I propose an easier way:

If average = sum of #s / (# of #s), it follows that average * (# of #s) = sum of #s.

Find the average by (first + last) / 2 (given that the numbers are evenly-spaced).

That is, (50+1)/2 = 51/2.

Find the number of numbers. That's 1 to 50, effectively just counting on your fingers, which is 50 numbers.

Therefore, we find average * (# of #s) = 51/2 * 50 = 51 * 25 (note here that I've actually divided the 50 by 2 rather than the 51 because the answer is the same and 25.5 is annoying to work with).

51*25 = 1275. Answer C.

So... my issue with the (n(n+1))/2 thing is that this equation assumes we're starting from 1. What does this mean?

Well, the numbers 1 to n would be n numbers.
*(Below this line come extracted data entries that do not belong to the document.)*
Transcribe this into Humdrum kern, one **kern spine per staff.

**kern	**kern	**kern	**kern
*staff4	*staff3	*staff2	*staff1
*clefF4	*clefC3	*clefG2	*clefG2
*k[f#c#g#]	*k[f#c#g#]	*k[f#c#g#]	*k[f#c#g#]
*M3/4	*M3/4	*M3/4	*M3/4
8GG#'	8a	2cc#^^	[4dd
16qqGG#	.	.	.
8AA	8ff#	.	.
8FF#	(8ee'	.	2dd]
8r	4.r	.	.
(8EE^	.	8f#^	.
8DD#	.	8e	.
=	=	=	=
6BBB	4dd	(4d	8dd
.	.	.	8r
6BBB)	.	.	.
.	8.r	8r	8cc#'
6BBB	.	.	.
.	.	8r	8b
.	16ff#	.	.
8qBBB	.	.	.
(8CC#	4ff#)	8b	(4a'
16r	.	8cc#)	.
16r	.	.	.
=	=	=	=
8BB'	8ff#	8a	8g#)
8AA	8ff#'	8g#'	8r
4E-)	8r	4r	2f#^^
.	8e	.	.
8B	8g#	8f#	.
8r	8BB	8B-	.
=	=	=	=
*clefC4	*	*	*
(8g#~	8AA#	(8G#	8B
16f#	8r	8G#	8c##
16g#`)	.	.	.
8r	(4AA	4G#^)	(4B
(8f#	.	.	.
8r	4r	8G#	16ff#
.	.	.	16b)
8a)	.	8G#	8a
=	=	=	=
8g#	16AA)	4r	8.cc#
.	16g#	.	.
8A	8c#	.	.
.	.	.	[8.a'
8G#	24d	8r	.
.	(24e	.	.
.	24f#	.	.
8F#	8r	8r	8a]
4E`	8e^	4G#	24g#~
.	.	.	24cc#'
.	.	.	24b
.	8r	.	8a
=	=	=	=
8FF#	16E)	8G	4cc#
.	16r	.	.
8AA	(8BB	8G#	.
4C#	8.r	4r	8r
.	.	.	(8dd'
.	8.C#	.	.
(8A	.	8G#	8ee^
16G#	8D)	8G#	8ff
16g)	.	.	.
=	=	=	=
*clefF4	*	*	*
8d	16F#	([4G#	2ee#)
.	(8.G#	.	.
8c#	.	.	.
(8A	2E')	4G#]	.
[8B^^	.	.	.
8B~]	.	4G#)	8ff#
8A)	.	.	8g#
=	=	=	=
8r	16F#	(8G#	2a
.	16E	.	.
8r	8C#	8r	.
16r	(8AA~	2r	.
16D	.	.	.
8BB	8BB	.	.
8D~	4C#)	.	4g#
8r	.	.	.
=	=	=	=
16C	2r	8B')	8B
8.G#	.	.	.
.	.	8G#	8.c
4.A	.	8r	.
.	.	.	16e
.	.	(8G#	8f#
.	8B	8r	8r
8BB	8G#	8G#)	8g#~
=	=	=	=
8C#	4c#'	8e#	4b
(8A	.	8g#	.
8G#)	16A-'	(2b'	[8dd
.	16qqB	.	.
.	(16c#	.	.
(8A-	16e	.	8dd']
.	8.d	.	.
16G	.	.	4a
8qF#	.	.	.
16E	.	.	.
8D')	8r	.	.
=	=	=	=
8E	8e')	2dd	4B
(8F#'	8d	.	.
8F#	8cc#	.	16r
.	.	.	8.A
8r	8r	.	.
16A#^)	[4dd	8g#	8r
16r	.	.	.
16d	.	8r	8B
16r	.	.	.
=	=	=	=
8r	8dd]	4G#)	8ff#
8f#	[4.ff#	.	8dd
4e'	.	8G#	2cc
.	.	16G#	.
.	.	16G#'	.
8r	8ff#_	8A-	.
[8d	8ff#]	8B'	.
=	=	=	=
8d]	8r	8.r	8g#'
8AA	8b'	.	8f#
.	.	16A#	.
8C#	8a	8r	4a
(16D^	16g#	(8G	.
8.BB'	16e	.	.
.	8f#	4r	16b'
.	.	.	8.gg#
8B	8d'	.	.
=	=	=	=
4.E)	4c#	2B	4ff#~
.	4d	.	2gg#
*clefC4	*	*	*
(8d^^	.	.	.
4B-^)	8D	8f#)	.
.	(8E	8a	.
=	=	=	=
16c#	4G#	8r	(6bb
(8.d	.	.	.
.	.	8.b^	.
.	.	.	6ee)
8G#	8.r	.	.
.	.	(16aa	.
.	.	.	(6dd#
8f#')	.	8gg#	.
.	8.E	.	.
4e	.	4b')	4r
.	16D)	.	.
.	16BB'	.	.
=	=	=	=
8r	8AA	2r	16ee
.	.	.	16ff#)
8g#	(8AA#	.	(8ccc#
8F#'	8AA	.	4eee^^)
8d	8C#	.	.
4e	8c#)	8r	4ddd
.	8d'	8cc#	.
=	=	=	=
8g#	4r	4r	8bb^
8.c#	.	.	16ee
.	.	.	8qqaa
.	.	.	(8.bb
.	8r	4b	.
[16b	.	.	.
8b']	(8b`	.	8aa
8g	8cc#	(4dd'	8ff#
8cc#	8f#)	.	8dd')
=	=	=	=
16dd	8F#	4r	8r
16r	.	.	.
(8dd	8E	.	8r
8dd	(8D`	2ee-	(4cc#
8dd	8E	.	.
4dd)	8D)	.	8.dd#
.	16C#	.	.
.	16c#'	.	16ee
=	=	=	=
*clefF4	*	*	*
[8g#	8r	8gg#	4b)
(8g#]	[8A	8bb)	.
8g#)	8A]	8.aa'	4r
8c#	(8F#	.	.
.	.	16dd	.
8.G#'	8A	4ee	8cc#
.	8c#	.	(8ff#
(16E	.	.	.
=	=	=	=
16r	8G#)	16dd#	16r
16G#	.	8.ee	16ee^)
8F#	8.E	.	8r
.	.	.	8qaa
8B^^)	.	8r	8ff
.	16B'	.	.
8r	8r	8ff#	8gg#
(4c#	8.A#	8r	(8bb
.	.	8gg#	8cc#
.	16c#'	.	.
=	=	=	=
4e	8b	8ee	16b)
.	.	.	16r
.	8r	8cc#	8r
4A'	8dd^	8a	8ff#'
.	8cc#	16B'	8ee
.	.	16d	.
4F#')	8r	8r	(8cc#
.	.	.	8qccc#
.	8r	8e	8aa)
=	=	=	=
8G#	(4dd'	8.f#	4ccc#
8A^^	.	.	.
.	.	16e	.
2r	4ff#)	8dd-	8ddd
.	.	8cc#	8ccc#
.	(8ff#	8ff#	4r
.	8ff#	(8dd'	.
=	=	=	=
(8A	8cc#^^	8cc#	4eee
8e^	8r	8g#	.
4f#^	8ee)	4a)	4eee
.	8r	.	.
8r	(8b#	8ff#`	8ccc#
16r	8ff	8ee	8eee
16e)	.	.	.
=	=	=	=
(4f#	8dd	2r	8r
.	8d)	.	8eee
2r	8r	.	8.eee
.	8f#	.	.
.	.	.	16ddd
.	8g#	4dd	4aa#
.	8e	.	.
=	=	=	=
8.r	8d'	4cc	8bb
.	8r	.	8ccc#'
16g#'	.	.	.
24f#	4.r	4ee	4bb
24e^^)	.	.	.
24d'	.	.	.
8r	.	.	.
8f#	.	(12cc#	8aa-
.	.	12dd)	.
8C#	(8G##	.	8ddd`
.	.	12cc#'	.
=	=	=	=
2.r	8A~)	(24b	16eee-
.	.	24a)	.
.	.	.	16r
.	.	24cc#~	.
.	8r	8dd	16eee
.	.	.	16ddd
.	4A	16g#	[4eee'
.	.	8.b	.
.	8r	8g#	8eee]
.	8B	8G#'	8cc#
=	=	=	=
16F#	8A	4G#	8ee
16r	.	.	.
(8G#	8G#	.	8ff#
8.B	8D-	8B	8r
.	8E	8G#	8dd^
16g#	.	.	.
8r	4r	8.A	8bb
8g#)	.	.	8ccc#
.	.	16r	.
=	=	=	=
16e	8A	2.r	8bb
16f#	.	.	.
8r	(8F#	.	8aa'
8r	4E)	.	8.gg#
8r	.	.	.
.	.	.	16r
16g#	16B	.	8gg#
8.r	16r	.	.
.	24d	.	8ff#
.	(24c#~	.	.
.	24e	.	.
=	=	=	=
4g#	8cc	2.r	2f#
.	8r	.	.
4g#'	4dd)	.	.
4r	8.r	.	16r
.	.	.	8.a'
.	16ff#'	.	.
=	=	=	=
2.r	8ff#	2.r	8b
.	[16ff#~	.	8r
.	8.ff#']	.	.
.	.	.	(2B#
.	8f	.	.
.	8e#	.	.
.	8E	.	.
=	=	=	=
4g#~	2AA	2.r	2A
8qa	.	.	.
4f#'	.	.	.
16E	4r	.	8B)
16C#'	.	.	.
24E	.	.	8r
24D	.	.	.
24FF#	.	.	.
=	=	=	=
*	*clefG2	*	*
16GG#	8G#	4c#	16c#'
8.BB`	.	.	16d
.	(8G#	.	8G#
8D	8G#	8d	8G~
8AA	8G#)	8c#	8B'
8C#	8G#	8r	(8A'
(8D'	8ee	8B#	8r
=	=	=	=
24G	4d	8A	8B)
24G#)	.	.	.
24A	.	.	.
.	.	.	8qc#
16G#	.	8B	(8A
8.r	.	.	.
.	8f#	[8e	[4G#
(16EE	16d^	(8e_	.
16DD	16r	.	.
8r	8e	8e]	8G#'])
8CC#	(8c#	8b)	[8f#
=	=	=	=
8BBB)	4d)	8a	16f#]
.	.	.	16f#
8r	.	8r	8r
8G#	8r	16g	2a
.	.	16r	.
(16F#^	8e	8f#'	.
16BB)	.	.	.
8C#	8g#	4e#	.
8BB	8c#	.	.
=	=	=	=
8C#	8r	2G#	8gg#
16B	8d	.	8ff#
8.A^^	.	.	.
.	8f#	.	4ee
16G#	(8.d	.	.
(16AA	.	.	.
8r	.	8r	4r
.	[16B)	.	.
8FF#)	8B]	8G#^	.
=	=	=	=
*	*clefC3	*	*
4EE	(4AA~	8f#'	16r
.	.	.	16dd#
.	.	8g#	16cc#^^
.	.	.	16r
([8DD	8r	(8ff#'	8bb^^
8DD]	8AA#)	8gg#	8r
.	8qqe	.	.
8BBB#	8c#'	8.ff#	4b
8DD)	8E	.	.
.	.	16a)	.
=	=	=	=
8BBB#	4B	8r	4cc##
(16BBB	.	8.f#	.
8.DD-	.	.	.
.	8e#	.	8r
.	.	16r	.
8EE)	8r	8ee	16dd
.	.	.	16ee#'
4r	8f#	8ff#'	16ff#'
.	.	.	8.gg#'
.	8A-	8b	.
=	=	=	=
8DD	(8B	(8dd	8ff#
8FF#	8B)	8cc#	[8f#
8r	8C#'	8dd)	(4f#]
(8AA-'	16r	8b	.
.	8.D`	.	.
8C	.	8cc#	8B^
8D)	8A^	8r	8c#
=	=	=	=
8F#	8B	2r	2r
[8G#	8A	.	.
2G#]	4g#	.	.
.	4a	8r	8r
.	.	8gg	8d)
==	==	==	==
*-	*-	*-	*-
The average of the integers 1 to n would be (1+n)/2. If we put these into average * (# of #s), we find (n*(1+n)/2) = (n(n+1)/2).

Now in this case that works well because we are starting with 1. Then consider a case such as "the sum of all the even integers from 100 to 300 inclusive" and good luck with the equation, at least under GRE time constraints: you'd have to do the equation for 301 and then 99 and subtract, which is time-consuming versus just finding the average and the number of numbers.

Remember, you must understand the concept thoroughly before using any equation or the GRE will trip you (just because it can). In this case, as in many, knowing the concept actually makes the solution easier than simply plugging and chugging.